*What to do*: Reproduce the records below exactly, with nothing altered.

*Raw data*:
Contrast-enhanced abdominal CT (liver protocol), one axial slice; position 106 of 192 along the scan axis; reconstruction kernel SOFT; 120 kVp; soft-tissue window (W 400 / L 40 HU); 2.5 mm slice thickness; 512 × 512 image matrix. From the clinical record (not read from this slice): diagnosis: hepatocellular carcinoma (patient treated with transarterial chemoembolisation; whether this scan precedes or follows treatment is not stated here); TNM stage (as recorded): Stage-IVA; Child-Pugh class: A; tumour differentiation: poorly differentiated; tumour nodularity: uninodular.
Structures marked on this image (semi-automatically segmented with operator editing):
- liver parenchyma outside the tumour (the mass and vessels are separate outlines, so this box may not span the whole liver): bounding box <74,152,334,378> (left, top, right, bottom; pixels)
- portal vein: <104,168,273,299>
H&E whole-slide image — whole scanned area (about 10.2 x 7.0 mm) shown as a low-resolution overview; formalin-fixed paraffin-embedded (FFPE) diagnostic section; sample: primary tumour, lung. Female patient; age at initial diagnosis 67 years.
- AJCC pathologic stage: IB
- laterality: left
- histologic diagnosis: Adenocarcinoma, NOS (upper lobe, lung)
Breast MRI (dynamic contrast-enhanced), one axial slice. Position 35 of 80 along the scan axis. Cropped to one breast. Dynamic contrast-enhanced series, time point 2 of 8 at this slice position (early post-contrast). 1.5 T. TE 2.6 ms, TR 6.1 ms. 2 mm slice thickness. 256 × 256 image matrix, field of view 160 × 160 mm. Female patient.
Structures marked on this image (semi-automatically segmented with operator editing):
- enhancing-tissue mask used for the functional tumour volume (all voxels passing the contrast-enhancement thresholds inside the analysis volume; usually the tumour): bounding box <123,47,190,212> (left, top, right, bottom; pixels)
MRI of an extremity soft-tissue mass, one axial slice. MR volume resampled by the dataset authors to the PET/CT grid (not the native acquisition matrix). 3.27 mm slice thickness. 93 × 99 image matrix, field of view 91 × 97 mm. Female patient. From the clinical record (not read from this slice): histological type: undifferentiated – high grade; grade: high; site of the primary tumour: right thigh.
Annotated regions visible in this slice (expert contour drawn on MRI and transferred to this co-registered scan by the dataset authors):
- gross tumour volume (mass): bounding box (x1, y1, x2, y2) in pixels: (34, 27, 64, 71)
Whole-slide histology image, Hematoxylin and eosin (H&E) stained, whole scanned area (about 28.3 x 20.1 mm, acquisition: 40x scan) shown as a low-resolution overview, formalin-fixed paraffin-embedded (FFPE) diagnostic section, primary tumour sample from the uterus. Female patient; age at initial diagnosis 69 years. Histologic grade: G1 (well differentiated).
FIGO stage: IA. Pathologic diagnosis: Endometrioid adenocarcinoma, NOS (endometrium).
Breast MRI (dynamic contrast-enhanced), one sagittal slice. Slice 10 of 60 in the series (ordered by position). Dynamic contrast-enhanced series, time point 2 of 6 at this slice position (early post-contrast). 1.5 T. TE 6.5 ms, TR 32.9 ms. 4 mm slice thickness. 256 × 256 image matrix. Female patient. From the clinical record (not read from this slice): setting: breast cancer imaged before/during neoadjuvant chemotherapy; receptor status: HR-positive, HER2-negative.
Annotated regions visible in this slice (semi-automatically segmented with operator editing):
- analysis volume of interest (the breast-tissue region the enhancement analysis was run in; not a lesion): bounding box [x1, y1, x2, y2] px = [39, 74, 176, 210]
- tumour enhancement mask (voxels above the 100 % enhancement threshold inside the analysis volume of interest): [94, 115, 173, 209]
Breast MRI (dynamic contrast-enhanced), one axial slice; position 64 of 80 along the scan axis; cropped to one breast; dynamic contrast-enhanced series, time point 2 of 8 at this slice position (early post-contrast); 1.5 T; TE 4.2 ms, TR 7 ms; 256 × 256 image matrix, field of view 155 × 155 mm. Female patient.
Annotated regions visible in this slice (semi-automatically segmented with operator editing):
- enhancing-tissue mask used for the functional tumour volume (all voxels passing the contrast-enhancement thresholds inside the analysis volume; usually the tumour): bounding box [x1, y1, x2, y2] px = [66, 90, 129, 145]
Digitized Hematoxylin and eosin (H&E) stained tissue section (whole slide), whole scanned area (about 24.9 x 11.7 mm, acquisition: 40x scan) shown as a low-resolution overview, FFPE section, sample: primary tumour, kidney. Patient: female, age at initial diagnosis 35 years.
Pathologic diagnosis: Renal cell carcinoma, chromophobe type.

*Result*:
Contrast-enhanced abdominal CT (liver protocol), one axial slice; position 106 of 192 along the scan axis; reconstruction kernel SOFT; 120 kVp; soft-tissue window (W 400 / L 40 HU); 2.5 mm slice thickness; 512 × 512 image matrix. From the clinical record (not read from this slice): diagnosis: hepatocellular carcinoma (patient treated with transarterial chemoembolisation; whether this scan precedes or follows treatment is not stated here); TNM stage (as recorded): Stage-IVA; Child-Pugh class: A; tumour differentiation: poorly differentiated; tumour nodularity: uninodular.
Structures marked on this image (semi-automatically segmented with operator editing):
- liver parenchyma outside the tumour (the mass and vessels are separate outlines, so this box may not span the whole liver): bounding box <74,152,334,378> (left, top, right, bottom; pixels)
- portal vein: <104,168,273,299>
H&E whole-slide image — whole scanned area (about 10.2 x 7.0 mm) shown as a low-resolution overview; formalin-fixed paraffin-embedded (FFPE) diagnostic section; sample: primary tumour, lung. Female patient; age at initial diagnosis 67 years.
- AJCC pathologic stage: IB
- laterality: left
- histologic diagnosis: Adenocarcinoma, NOS (upper lobe, lung)
Breast MRI (dynamic contrast-enhanced), one axial slice. Position 35 of 80 along the scan axis. Cropped to one breast. Dynamic contrast-enhanced series, time point 2 of 8 at this slice position (early post-contrast). 1.5 T. TE 2.6 ms, TR 6.1 ms. 2 mm slice thickness. 256 × 256 image matrix, field of view 160 × 160 mm. Female patient.
Structures marked on this image (semi-automatically segmented with operator editing):
- enhancing-tissue mask used for the functional tumour volume (all voxels passing the contrast-enhancement thresholds inside the analysis volume; usually the tumour): bounding box <123,47,190,212> (left, top, right, bottom; pixels)
MRI of an extremity soft-tissue mass, one axial slice. MR volume resampled by the dataset authors to the PET/CT grid (not the native acquisition matrix). 3.27 mm slice thickness. 93 × 99 image matrix, field of view 91 × 97 mm. Female patient. From the clinical record (not read from this slice): histological type: undifferentiated – high grade; grade: high; site of the primary tumour: right thigh.
Annotated regions visible in this slice (expert contour drawn on MRI and transferred to this co-registered scan by the dataset authors):
- gross tumour volume (mass): bounding box (x1, y1, x2, y2) in pixels: (34, 27, 64, 71)
Whole-slide histology image, Hematoxylin and eosin (H&E) stained, whole scanned area (about 28.3 x 20.1 mm, acquisition: 40x scan) shown as a low-resolution overview, formalin-fixed paraffin-embedded (FFPE) diagnostic section, primary tumour sample from the uterus. Female patient; age at initial diagnosis 69 years. Histologic grade: G1 (well differentiated).
FIGO stage: IA. Pathologic diagnosis: Endometrioid adenocarcinoma, NOS (endometrium).
Breast MRI (dynamic contrast-enhanced), one sagittal slice. Slice 10 of 60 in the series (ordered by position). Dynamic contrast-enhanced series, time point 2 of 6 at this slice position (early post-contrast). 1.5 T. TE 6.5 ms, TR 32.9 ms. 4 mm slice thickness. 256 × 256 image matrix. Female patient. From the clinical record (not read from this slice): setting: breast cancer imaged before/during neoadjuvant chemotherapy; receptor status: HR-positive, HER2-negative.
Annotated regions visible in this slice (semi-automatically segmented with operator editing):
- analysis volume of interest (the breast-tissue region the enhancement analysis was run in; not a lesion): bounding box [x1, y1, x2, y2] px = [39, 74, 176, 210]
- tumour enhancement mask (voxels above the 100 % enhancement threshold inside the analysis volume of interest): [94, 115, 173, 209]
Breast MRI (dynamic contrast-enhanced), one axial slice; position 64 of 80 along the scan axis; cropped to one breast; dynamic contrast-enhanced series, time point 2 of 8 at this slice position (early post-contrast); 1.5 T; TE 4.2 ms, TR 7 ms; 256 × 256 image matrix, field of view 155 × 155 mm. Female patient.
Annotated regions visible in this slice (semi-automatically segmented with operator editing):
- enhancing-tissue mask used for the functional tumour volume (all voxels passing the contrast-enhancement thresholds inside the analysis volume; usually the tumour): bounding box [x1, y1, x2, y2] px = [66, 90, 129, 145]
Digitized Hematoxylin and eosin (H&E) stained tissue section (whole slide), whole scanned area (about 24.9 x 11.7 mm, acquisition: 40x scan) shown as a low-resolution overview, FFPE section, sample: primary tumour, kidney. Patient: female, age at initial diagnosis 35 years.
Pathologic diagnosis: Renal cell carcinoma, chromophobe type.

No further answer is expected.